:: RECORDS SUPPLIED ::
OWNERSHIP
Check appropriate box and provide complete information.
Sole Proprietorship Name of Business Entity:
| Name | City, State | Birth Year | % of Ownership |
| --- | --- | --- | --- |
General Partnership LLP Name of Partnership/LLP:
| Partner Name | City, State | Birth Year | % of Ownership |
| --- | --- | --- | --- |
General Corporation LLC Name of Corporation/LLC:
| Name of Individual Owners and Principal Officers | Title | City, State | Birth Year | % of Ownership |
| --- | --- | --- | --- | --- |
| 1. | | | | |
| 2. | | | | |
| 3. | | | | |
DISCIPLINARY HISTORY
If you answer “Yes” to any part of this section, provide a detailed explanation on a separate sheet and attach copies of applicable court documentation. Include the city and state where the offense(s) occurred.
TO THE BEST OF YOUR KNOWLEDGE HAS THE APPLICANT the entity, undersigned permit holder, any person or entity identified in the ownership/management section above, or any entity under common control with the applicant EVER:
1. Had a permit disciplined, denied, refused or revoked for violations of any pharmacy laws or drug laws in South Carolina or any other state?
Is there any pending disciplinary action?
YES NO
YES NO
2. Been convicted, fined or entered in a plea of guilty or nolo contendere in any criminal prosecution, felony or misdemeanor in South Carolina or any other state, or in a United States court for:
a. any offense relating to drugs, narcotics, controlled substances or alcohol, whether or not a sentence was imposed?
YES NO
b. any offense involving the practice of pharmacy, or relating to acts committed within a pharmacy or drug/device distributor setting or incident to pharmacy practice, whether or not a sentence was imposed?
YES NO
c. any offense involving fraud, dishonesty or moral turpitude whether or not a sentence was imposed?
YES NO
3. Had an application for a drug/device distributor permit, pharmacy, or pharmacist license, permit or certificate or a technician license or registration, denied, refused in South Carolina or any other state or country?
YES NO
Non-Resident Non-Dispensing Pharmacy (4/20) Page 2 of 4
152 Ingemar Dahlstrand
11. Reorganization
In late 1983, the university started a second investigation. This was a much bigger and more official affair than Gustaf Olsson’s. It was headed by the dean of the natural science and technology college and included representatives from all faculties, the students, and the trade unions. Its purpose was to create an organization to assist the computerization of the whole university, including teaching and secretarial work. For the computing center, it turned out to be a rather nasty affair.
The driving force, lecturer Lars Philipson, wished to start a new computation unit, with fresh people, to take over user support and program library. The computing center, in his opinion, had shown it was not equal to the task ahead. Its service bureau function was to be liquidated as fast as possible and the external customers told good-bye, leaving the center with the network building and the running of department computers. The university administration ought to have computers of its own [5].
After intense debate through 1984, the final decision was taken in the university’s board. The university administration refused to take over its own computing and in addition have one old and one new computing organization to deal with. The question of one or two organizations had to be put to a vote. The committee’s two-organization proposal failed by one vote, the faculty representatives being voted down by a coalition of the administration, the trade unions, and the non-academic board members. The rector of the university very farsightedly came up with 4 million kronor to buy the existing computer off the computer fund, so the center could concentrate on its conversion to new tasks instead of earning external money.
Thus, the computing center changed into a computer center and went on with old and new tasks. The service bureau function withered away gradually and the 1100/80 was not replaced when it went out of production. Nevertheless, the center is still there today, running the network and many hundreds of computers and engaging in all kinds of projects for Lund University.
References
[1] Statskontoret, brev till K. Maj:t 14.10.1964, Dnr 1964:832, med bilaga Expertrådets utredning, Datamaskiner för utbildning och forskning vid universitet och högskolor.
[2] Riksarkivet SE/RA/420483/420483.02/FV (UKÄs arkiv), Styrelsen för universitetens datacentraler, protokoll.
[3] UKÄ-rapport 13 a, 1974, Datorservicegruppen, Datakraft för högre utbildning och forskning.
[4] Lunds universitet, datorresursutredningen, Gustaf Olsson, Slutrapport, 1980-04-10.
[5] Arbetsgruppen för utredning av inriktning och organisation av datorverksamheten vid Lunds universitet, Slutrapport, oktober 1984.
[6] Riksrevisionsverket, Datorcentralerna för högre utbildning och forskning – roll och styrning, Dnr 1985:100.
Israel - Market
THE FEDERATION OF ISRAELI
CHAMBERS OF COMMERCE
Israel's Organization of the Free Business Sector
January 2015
:::
Only the lines containing "denied" are needed; pull them out of the listing.

1. Had a permit disciplined, denied, refused or revoked for violations of any pharmacy laws or drug laws in South Carolina or any other state?
3. Had an application for a drug/device distributor permit, pharmacy, or pharmacist license, permit or certificate or a technician license or registration, denied, refused in South Carolina or any other state or country?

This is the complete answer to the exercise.